Silver prices have plunged amid extreme market turbulence, sparking debate over the potential floor for this volatile commodity.
The white metal suffered a sharp reversal this week, erasing a brief two-day gain after a historic crash. Spot prices dropped nearly 20 per cent to under $71 per ounce in Thursday’s Asian session, marking a retreat of over a third from last week’s record high. Volatility measures have soared past 100 per cent, levels unseen since 1980.
This turmoil caps a stellar 2025 rally, driven by Chinese speculation, geopolitical strains, and U.S. Federal Reserve independence fears. Chinese retail and institutional buying propelled silver and copper to peaks last month, with the mainland’s key silver fund hitting massive premiums that prompted risk warnings and subscription freezes.
Global investors piled in during January via leveraged ETFs and call options. Friday’s Asian dip triggered margin calls and cascading sales, sustaining wild swings into this week. Copper fell 2 per cent below $13,000 per tonne, while gold shed 4.1 per cent.
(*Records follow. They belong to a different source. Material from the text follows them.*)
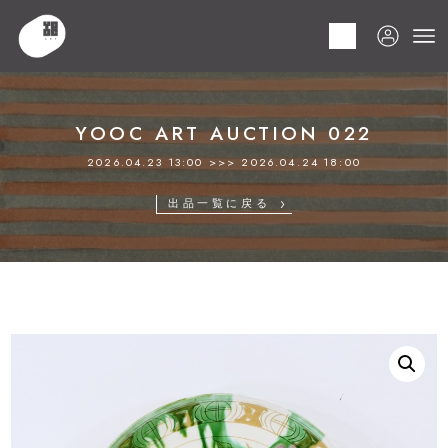
HOME
商品
YOOC ART AUCTION 022
LOT 191 加藤幸兵衛窯
YOOC ART AUCTION 022
2026.04.23 13:00 >>> 2026.04.24 18:00
出品一覧に戻る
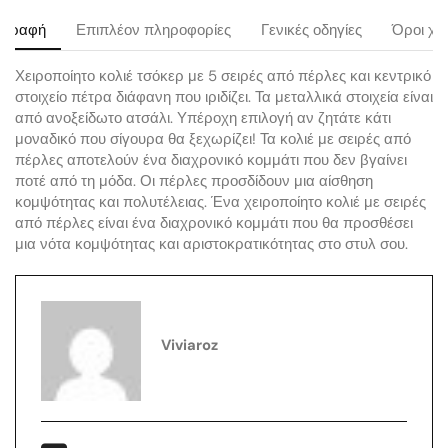
ιγραφή
Επιπλέον πληροφορίες
Γενικές οδηγίες
Όροι χρ
Χειροποίητο κολιέ τσόκερ με 5 σειρές από πέρλες και κεντρικό
στοιχείο πέτρα διάφανη που ιριδίζει. Τα μεταλλικά στοιχεία είναι
από ανοξείδωτο ατσάλι. Υπέροχη επιλογή αν ζητάτε κάτι
μοναδικό που σίγουρα θα ξεχωρίζει! Τα κολιέ με σειρές από
πέρλες αποτελούν ένα διαχρονικό κομμάτι που δεν βγαίνει
ποτέ από τη μόδα. Οι πέρλες προσδίδουν μια αίσθηση
κομψότητας και πολυτέλειας. Ένα χειροποίητο κολιέ με σειρές
από πέρλες είναι ένα διαχρονικό κομμάτι που θα προσθέσει
μια νότα κομψότητας και αριστοκρατικότητας στο στυλ σου.
Viviaroz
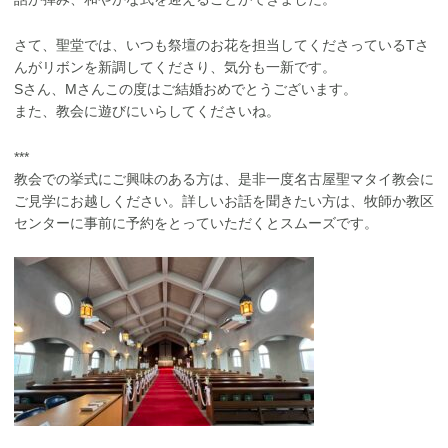
さて、聖堂では、いつも祭壇のお花を担当してくださっているTさ
んがリボンを新調してくださり、気分も一新です。
Sさん、Mさんこの度はご結婚おめでとうございます。
また、教会に遊びにいらしてくださいね。
***
教会での挙式にご興味のある方は、是非一度名古屋聖マタイ教会に
ご見学にお越しください。詳しいお話を聞きたい方は、牧師か教区
センターに事前に予約をとっていただくとスムーズです。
“Speculation, particularly in China, is wreaking havoc on the price discovery process for bullion,” said Ross Norman, Metals Daily chief executive. Volatility in precious metals has become self-sustaining, removed from real market drivers.
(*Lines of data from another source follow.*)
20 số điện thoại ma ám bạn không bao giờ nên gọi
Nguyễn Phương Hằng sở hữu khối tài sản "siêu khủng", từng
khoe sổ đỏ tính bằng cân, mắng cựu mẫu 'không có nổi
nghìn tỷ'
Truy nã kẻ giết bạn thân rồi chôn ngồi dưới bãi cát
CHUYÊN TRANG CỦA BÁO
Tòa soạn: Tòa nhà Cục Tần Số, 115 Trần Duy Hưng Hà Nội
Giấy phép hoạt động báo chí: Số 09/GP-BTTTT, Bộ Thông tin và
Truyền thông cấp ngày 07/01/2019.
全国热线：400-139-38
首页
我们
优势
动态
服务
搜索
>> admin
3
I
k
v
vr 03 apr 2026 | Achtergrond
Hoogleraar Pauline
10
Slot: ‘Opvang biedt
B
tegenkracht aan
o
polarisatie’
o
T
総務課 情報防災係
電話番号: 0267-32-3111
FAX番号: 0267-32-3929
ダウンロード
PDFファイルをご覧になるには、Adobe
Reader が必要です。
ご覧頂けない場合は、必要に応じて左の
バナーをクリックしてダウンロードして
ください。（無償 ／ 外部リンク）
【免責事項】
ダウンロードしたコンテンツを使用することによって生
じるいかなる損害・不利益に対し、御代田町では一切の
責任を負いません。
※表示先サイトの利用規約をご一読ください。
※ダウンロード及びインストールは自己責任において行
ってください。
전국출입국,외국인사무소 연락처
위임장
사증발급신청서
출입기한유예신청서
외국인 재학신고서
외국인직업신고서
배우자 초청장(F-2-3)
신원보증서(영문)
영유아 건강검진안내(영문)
“Silver has entered a highly flow-driven phase, with price action dominated by speculative and CTA positioning rather than physical fundamentals,” noted Sucden Financial’s Daria Efanova and Viktoria Kuszak. Despite supply tightness from solar and EV demand, its macro sensitivity fuels steep corrections. “Volatility is likely to remain pronounced, with upside dependent on renewed inflows and downside limited but uneven,” they added.
Silver’s smaller market amplifies swings beyond gold’s, worsened by thin liquidity and derivatives leverage. Banks hesitate on trades amid risk, with higher prices straining credit limits and magnifying futures impacts.
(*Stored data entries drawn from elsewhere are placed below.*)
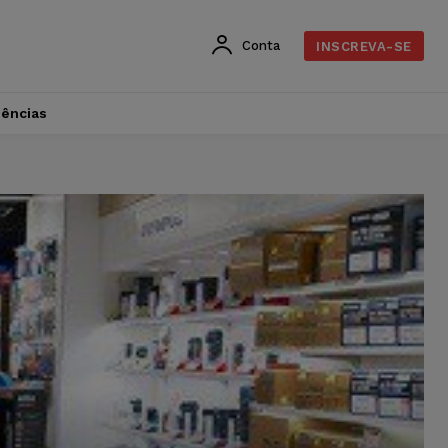
Conta
INSCREVA-SE
dências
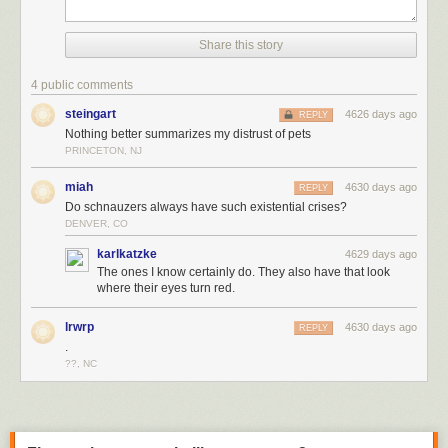
Share this story
4 public comments
steingart
4626 days ago
REPLY
Nothing better summarizes my distrust of pets
PRINCETON, NJ
miah
4630 days ago
REPLY
Do schnauzers always have such existential crises?
DENVER, CO
karlkatzke
4629 days ago
The ones I know certainly do. They also have that look
where their eyes turn red.
lrwrp
4630 days ago
REPLY
.
??, NC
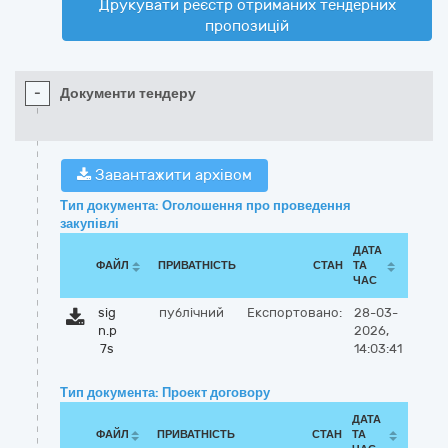
Друкувати реєстр отриманих тендерних
пропозицій
-
Документи тендеру
Завантажити архівом
Тип документа: Оголошення про проведення
закупівлі
ДАТА
ФАЙЛ
ПРИВАТНІСТЬ
СТАН
ТА
ЧАС
sig
публічний
Експортовано:
28-03-
n.p
2026,
7s
14:03:41
Тип документа: Проект договору
ДАТА
ФАЙЛ
ПРИВАТНІСТЬ
СТАН
ТА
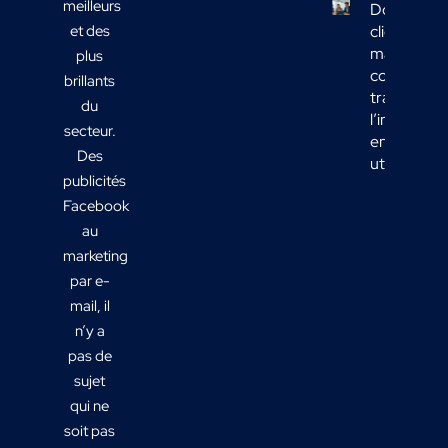
meilleurs
Données
et des
clients
marketing 
plus
comment
brillants
transform
du
l’informati
secteur.
en actions
Des
utiles ?
publicités
Facebook
au
marketing
par e-
mail, il
n’y a
pas de
sujet
qui ne
soit pas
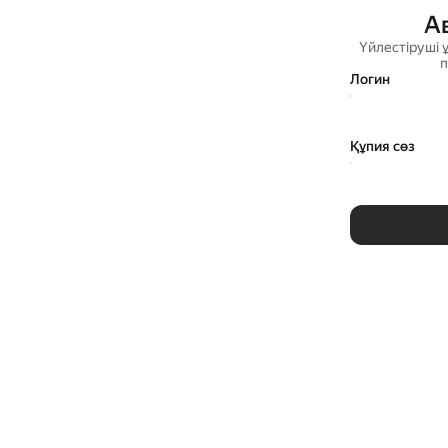
А
Үйлестіруші 
п
Логин
Құпия сөз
Norman warns this frenzy erodes the sector long-term. As participants flee a market that “feels more like a casino than a marketplace,” he said, “before long the bullion trading landscape looks utterly desolate like a moon-scape.”
Spot silver lingers near $77-78 per ounce in early February, up 145 per cent yearly despite recent dips, with forecasts targeting $113-128 ahead.